— start GIVEN PASSAGE —

Photo: Sagebrush habitat, Yellowstone NP. © 2016 Delena Norris-Tull
How ecosystems maintain diversity
Summary of the research and commentary by Dr. Delena Norris-Tull, Professor Emerita of Science Education, University of Montana Western, July 2020, updated November 2024.
In a review of research on how ecosystems maintain species diversity, Chesson (2000) stated that, “The most common meaning of diversity maintenance is coexistence in the same spatial region of species having similar ecology… Another meaning of diversity maintenance refers not to coexistence of fixed sets of species but to the maintenance of species richness and evenness over long timescales, necessitating consideration of speciation and extinction rates, and infrequent colonizations.”
Chesson, 2000, points out that “species coexistence… may be stable or unstable. Stable coexistence can be quantified by the long-term rates at which community members recover from low density… Coexistence mechanisms function in two major ways: They may be (a) equalizing because they tend to minimize average fitness differences between species, or (b) stabilizing because they tend to increase negative intraspecific interactions relative to negative interspecific interactions. Stabilizing mechanisms are essential for species coexistence.”
Chesson, 2000, found that, “Models of unstable coexistence, in which species diversity slowly decays over time, have focused almost exclusively on equalizing mechanisms. These models would be more robust if they also included stabilizing mechanisms… Models of unstable coexistence invite a broader view of diversity maintenance incorporating species turnover.” Chesson describes the Lotka-Volterra competition model, the gold standard for mathematical calculations of species coexistence. “The defining feature of Lotka-Volterra competition is that per capita growth rates are linear decreasing functions of the densities of each of the species… ‘Species j cannot competitively exclude species i if the effect that species j has on itself is more than the effect that species j has on species i….’ [In other words], The criteria for species coexistence in a two-species system… can be read very simply as ‘intraspecific competition must be greater than interspecific competition.’”
Chesson, 2000, points out that, “models with nonlinear per capita growth rates can be written [using the Lotka-Volterra equations]… by making the competition coefficients functions of density…, and the results…remain true, provided the competition coefficients are evaluated for the resident [species] at equilibrium and the invader at zero. Lotka-Volterra models and their nonlinear extensions may be thought of as models of direct competition: Individual organisms have immediate direct negative effects on other individuals.”
Chesson, 2000, then explains models with explicit resource dynamics, which “are not defined by a mechanism of competition. A mechanistic understanding of competition usefully begins with Tilmans’ resource competition theory in which species jointly limited by a single resource are expected to obey the R* rule. For any given species, R* is the resource level at which the species is just able to persist. The winner in competition is the species with the lowest R* value. A species’ R* value, however, reflects not the ability of members of the species to extract resources when they are in low concentration, but their ability to grow and reproduce rapidly enough, at low resource levels, to compensate for tissue death and mortality, which are affected by such factors as grazing and predation… It is the overall fitness of a species that leads to it's R* value.”
Chesson, 2000, points out that, “Tradeoffs play a major role in species coexistence: Advantages that one species may have over others are offset by compensating disadvantages. However, examined in relation to the R* rule there is clearly more to stable coexistence. With just a single resource as a limiting factor, tradeoffs may make the R* values of different species more nearly equal, but that would not lead to stable coexistence... Similarity in average fitness does not lead to stable coexistence,… [as] only one [species] can increase from low density in the presence of the other.”

— end GIVEN PASSAGE —

* PARTS OF THE EXERCISE *
a) Can you update the part of the ecosystem diversity summary that opens with the words containing "Photo: Sagebrush habitat, Yellowstone" and closes with "updated November 2024.", replacing "University of Montana Western" with "UM Western"?
b) Which distinct years appear in the ecosystem diversity summary?
The entries that follow are drawn from a different source than the ecosystem diversity summary.

— start DATA PROVIDED —

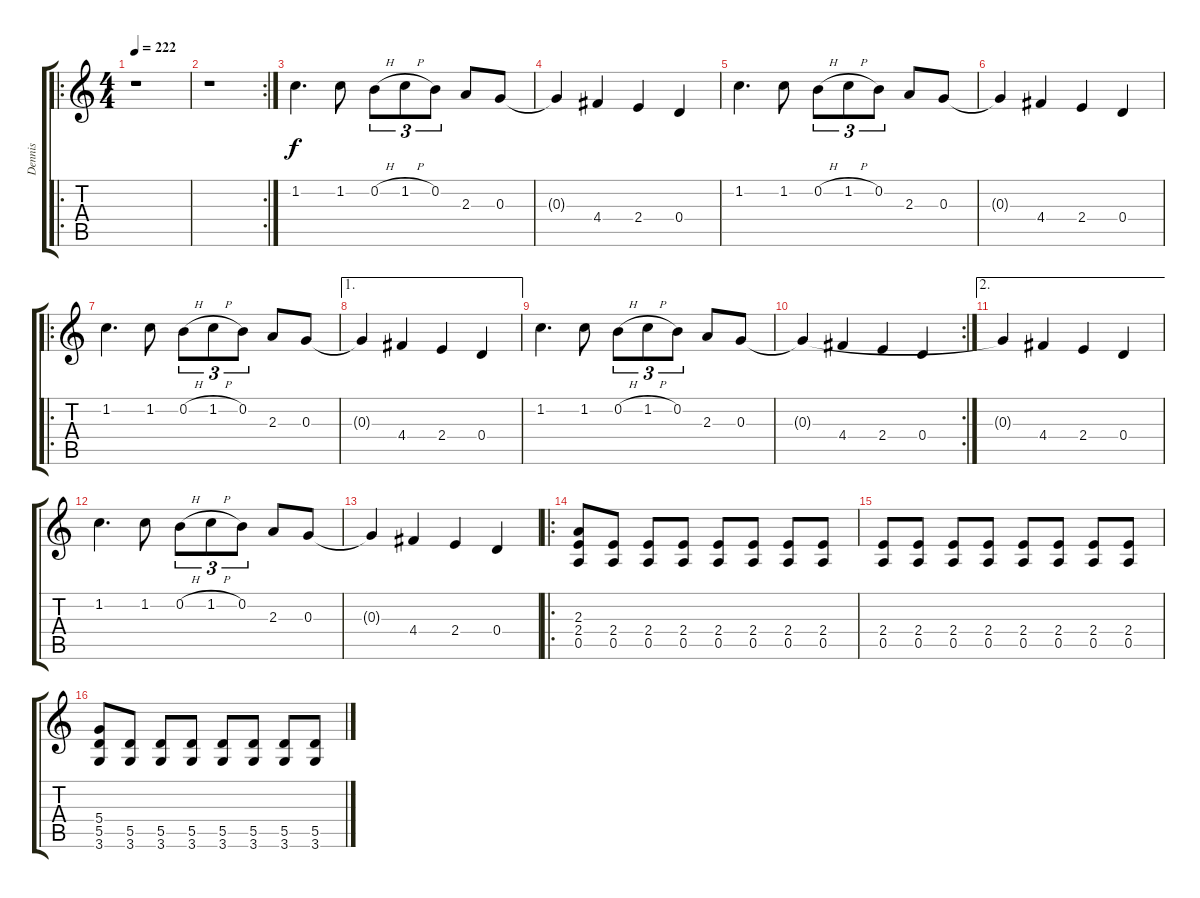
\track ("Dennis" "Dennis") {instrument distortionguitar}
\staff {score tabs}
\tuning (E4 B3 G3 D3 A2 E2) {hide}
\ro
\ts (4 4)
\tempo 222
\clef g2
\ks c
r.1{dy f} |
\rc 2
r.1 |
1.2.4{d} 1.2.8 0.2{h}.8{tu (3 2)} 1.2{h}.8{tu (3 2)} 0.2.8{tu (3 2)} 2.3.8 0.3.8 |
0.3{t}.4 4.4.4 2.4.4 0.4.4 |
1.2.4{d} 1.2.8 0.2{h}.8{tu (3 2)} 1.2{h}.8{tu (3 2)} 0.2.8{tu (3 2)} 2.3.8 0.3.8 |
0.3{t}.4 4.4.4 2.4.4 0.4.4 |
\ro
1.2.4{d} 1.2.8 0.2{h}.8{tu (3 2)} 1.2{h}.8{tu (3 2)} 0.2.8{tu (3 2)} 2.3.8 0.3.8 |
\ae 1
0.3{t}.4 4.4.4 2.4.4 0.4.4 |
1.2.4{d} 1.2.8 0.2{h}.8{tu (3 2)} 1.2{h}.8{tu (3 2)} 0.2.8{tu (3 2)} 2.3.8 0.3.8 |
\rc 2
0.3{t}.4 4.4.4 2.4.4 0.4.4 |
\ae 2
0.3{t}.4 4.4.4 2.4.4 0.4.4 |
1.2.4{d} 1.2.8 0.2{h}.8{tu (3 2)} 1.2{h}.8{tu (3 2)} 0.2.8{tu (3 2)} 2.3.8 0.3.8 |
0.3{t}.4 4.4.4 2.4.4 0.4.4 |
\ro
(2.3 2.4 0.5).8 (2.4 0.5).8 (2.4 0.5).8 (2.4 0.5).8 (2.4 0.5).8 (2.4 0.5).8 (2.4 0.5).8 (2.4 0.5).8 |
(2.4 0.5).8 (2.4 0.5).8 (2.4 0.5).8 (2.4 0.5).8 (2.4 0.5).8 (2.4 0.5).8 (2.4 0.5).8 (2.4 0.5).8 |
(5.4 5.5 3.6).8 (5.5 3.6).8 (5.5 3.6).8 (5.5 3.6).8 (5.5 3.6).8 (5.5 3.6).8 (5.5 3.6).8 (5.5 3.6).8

— end DATA PROVIDED —

* TASK-BY-TASK ANSWERS *
a)
Photo: Sagebrush habitat, Yellowstone NP. © 2016 Delena Norris-Tull
How ecosystems maintain diversity
Summary of the research and commentary by Dr. Delena Norris-Tull, Professor Emerita of Science Education, UM Western, July 2020, updated November 2024.

b) 2000, 2016, 2020, 2024